What Is the Degrees to Radians Calculator?
This calculator converts an angle measured in degrees into radians, the standard unit of angular measure used throughout higher mathematics, physics, and engineering. A full circle is 360 degrees, which is equal to 2π radians. The calculator also expresses the result as a clean multiple of π so you can recognise familiar angles at a glance.
How to Use It
Enter your angle in the Degrees field and submit. The tool returns the equivalent value in radians (decimal form) along with the same value written as a fraction of π. Negative angles and decimals are fully supported, so you can convert anything from −45° to 137.5°.
The Formula Explained
The conversion relies on the relationship that 180° equals π radians.

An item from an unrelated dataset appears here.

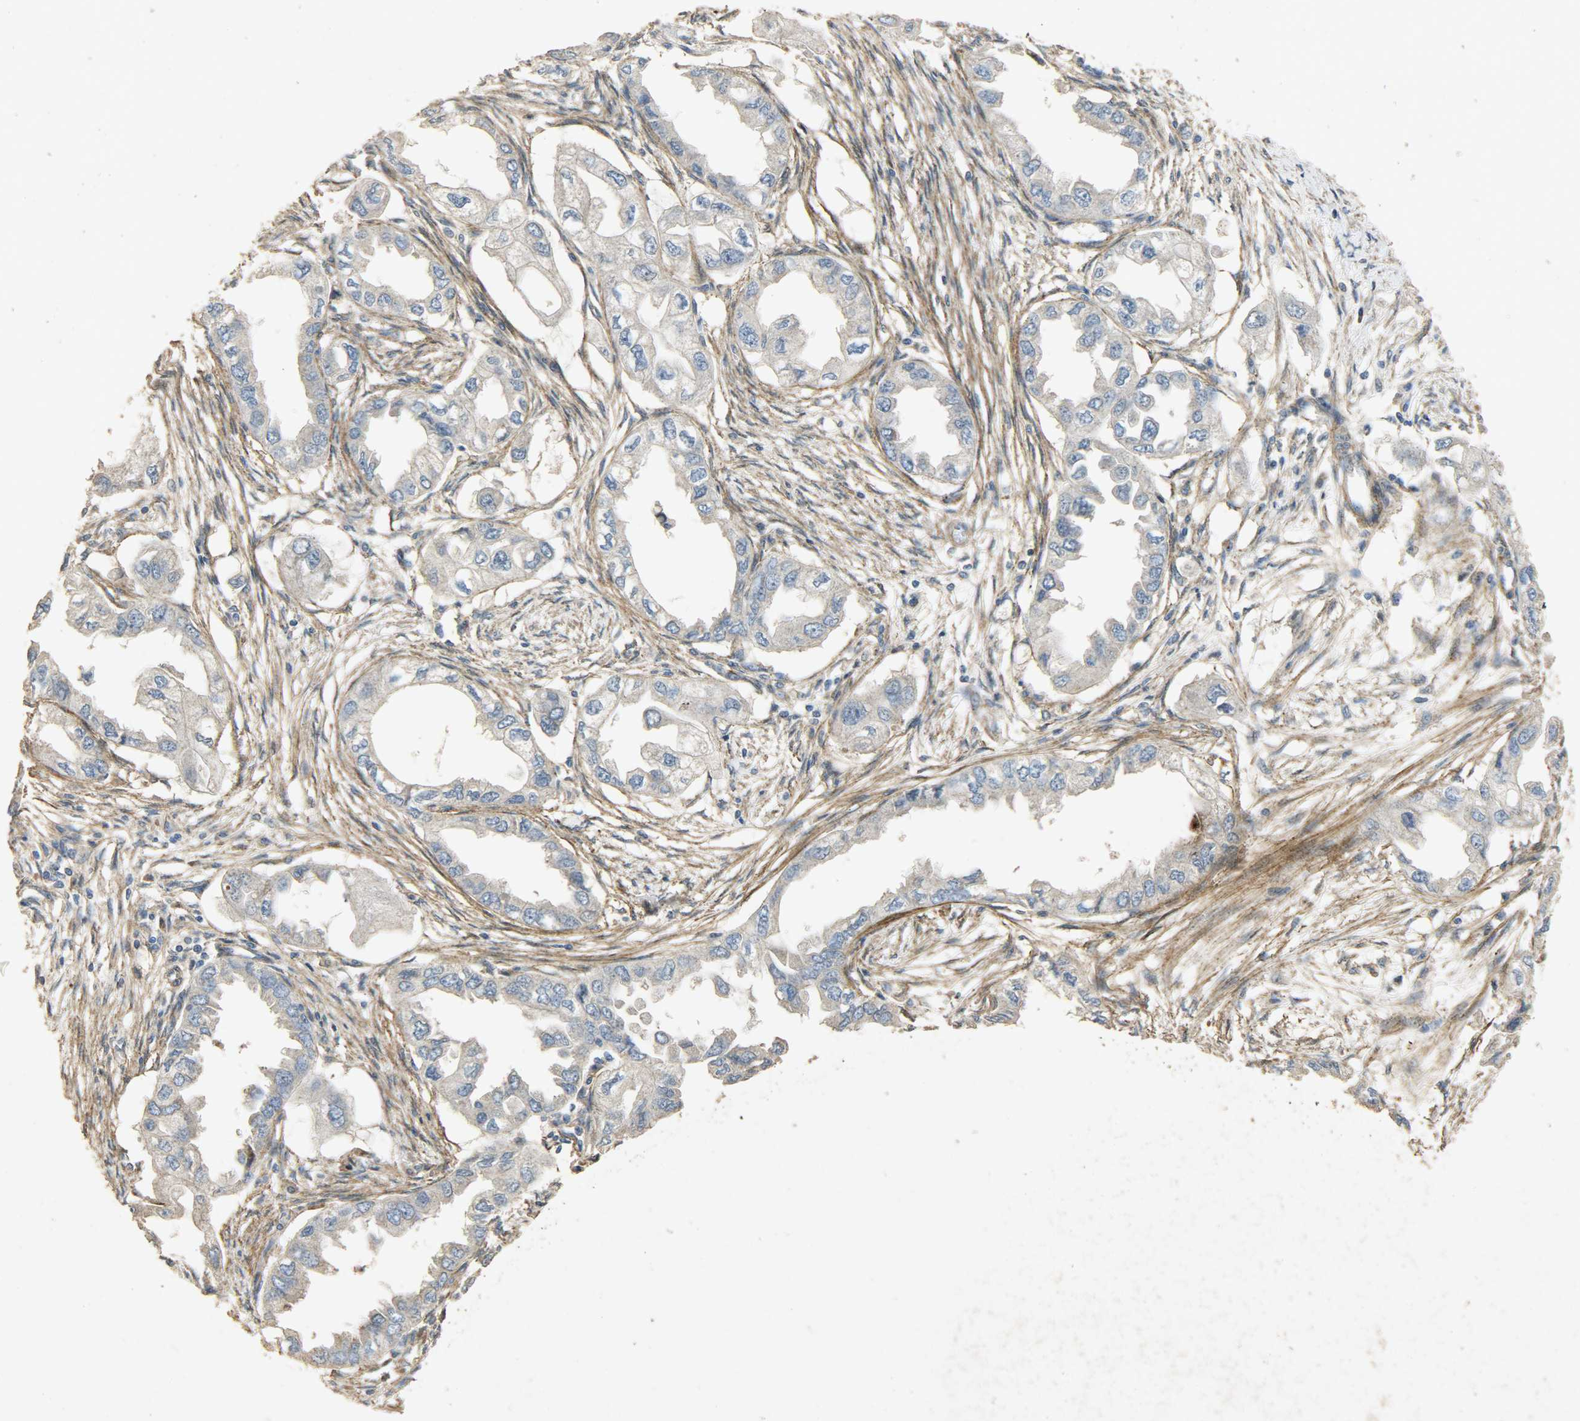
{"staining": {"intensity": "weak", "quantity": ">75%", "location": "cytoplasmic/membranous"}, "tissue": "endometrial cancer", "cell_type": "Tumor cells", "image_type": "cancer", "snomed": [{"axis": "morphology", "description": "Adenocarcinoma, NOS"}, {"axis": "topography", "description": "Endometrium"}], "caption": "Endometrial cancer (adenocarcinoma) stained with IHC reveals weak cytoplasmic/membranous staining in about >75% of tumor cells. Using DAB (brown) and hematoxylin (blue) stains, captured at high magnification using brightfield microscopy.", "gene": "TPM4", "patient": {"sex": "female", "age": 67}}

To convert from degrees to radians, multiply the degree value by π/180:
$$\text{radians} = \text{degrees} \times \frac{\pi}{180}$$
To go the other way, multiply the radian value by \(\frac{180}{\pi}\). Because \(\pi \approx 3.14159265\), one degree is roughly \(0.01745\) radians.
Worked Example
Convert 90 degrees to radians. Multiply:
$$90 \times \frac{\pi}{180} = \frac{\pi}{2} \approx 1.570796 \text{ radians}$$Expressed as a multiple of π, 90° equals \(0.5 \times \pi\). Likewise, \(180° = \pi \approx 3.141593\) radians, and \(360° = 2\pi \approx 6.283185\) radians.
FAQ
Why use radians instead of degrees? Radians arise naturally from the geometry of a circle (arc length ÷ radius) and make calculus formulas for trigonometric functions much simpler — for example, the derivative of \(\sin x\) equals \(\cos x\) only when \(x\) is in radians.
How many radians are in a full circle? A full revolution is \(2\pi\) radians, approximately \(6.283185\) radians, equal to 360 degrees.
Can I convert radians back to degrees? Yes. Multiply the radian value by \(\frac{180}{\pi}\). For instance, \(1\) radian \(\approx 57.2958\) degrees.